Magnetic properties of synthetic six-line ferrihydrite nanoparticles

Three synthetic samples of six-line ferrihydrite (Fh5.4, Fh4.1, and Fh3.0), with average particle sizes of 5.4, 4.1, and 3.0 nm (respectively), have been studied by low-temperature magnetic techniques, Mössbauer spectroscopy, transmission electron microscopy, and X-ray absorption spectroscopy. Magnetic data indicate that these nanoparticles are not only antiferromagnetic, but that they also possess a ferromagnetic-like moment due to the presence of uncompensated spins.
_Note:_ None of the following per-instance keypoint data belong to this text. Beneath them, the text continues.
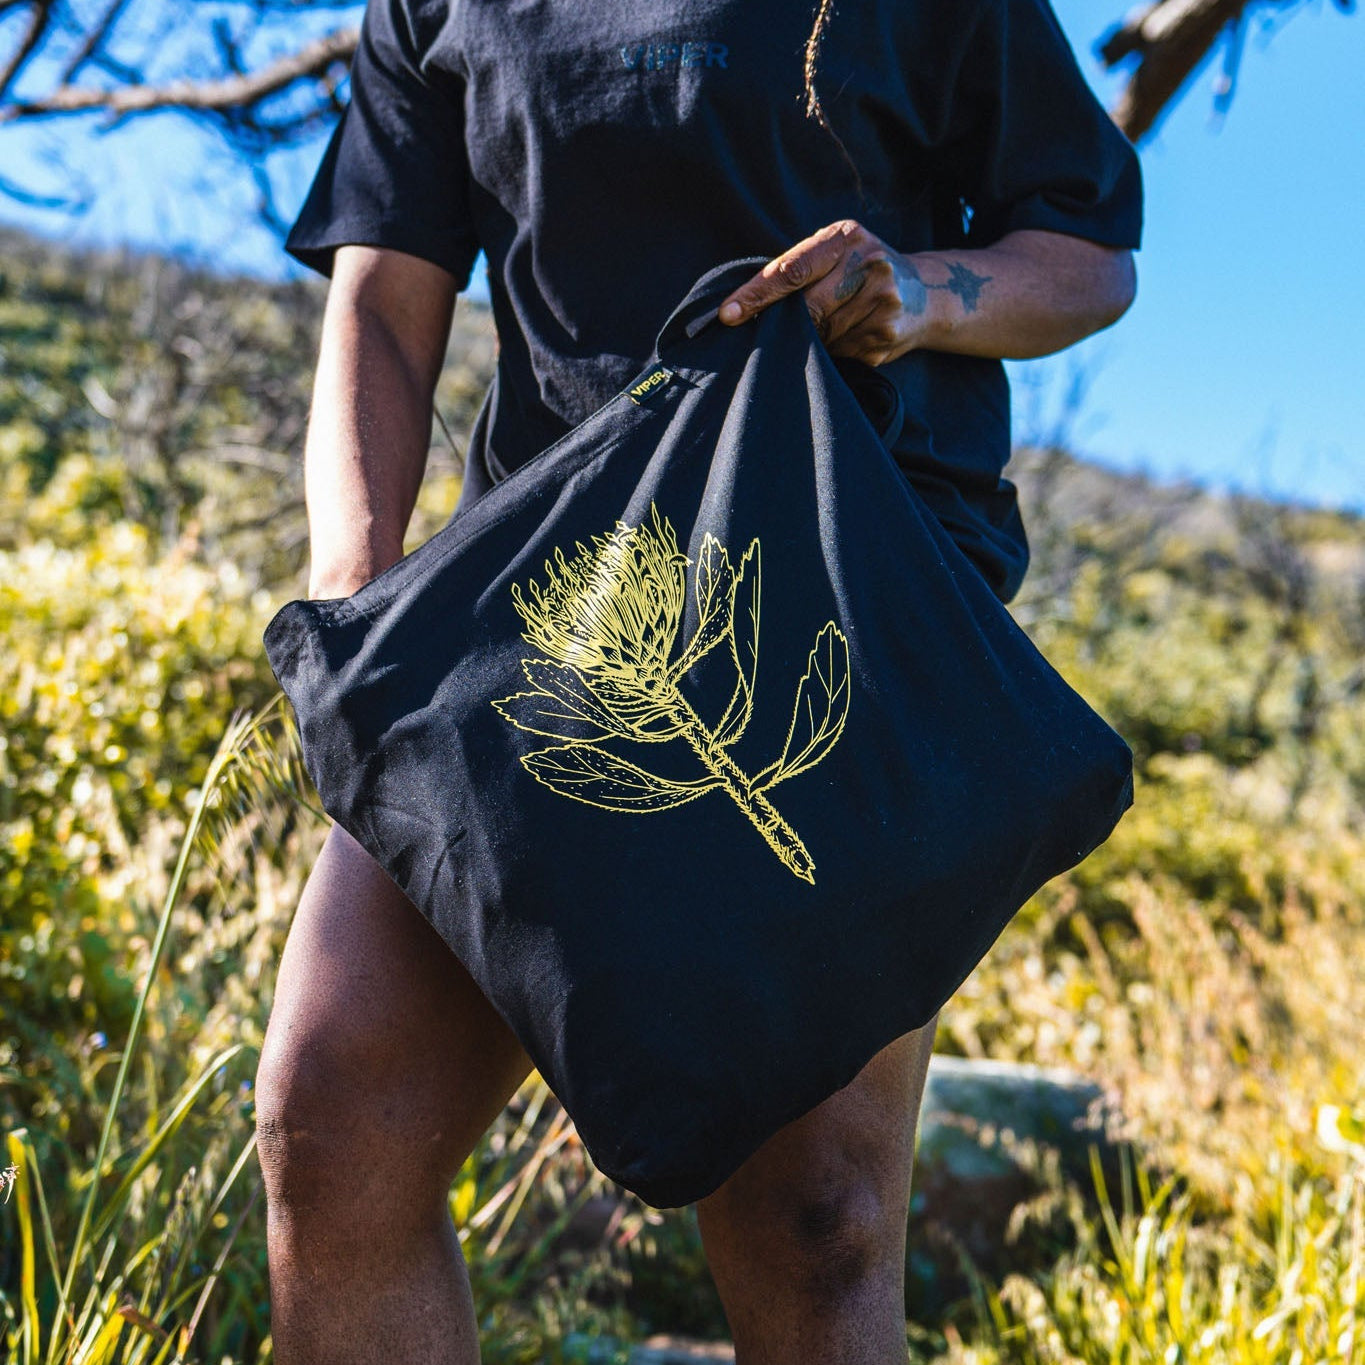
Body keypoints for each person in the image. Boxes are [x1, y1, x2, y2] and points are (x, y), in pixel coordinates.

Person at [254, 0, 1142, 1360]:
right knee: (329, 1123)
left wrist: (915, 290)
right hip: (541, 610)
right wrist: (354, 598)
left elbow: (1084, 253)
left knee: (813, 1219)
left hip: (840, 588)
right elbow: (381, 291)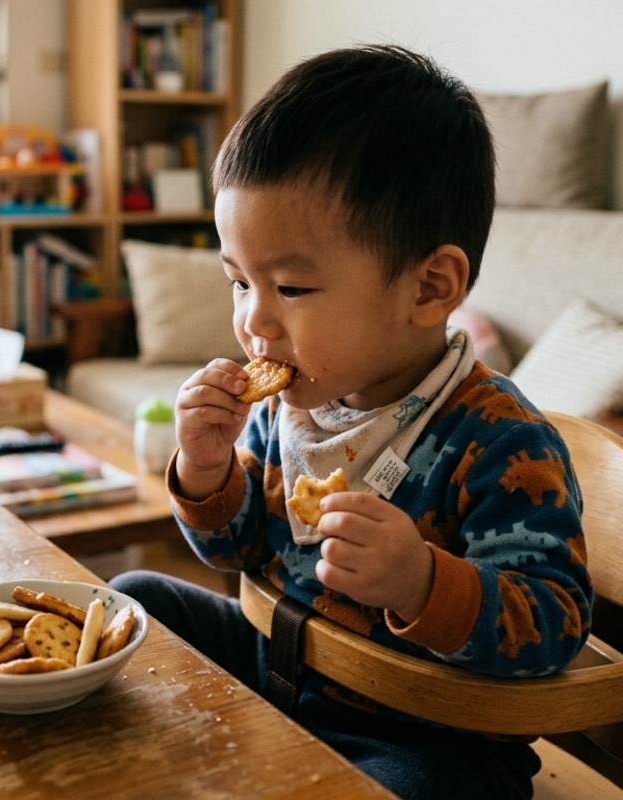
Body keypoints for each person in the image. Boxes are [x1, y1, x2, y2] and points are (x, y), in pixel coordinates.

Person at [111, 45, 592, 800]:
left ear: (430, 287)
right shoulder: (288, 405)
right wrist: (208, 471)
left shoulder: (502, 443)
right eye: (239, 281)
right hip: (279, 666)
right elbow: (240, 551)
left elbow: (555, 625)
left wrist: (422, 582)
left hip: (421, 732)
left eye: (292, 287)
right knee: (136, 598)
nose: (252, 322)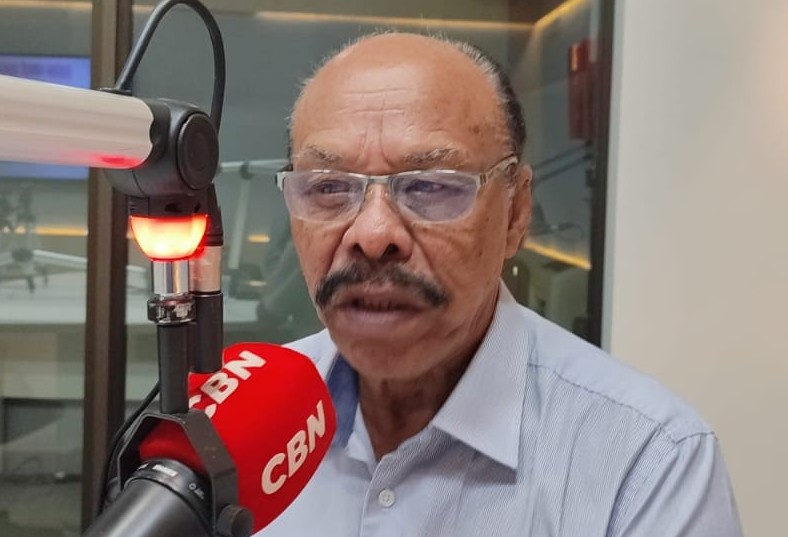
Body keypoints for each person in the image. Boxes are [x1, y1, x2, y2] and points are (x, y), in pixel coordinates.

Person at [260, 33, 743, 536]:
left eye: (430, 185)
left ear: (516, 213)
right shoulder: (239, 429)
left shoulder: (649, 463)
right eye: (329, 187)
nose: (374, 234)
Both magnetic and Mössbauer data indicate that nanoparticles of six-line ferrihydrite are superparamagnetic at room temperature, with a low-temperature transition between blocked and unblocked magnetic states dependent on average particle size. In particular, low-field magnetic susceptibility data display a peak in amplitude at 45 K (Fh3.0), 55 K (Fh4.1), and 80 K (Fh5.4). Low-temperature induced magnetization data, acquired in magnetic fields up to 5 T, also display clearly a superparamagnetic behavior. These data were tentatively modeled as the sum of two contributions: a linear term due to the antiferromagnetic susceptibility and a nonlinear term due to the uncompensated spins. Model estimates of the magnetization carried by the uncompensated spins (Mnc) show a decrease in Mnc with increasing temperature. Extrapolation of Mnc values down to zero provided an estimate of the Néel temperature for six-line ferrihydrite on the order of 500 K.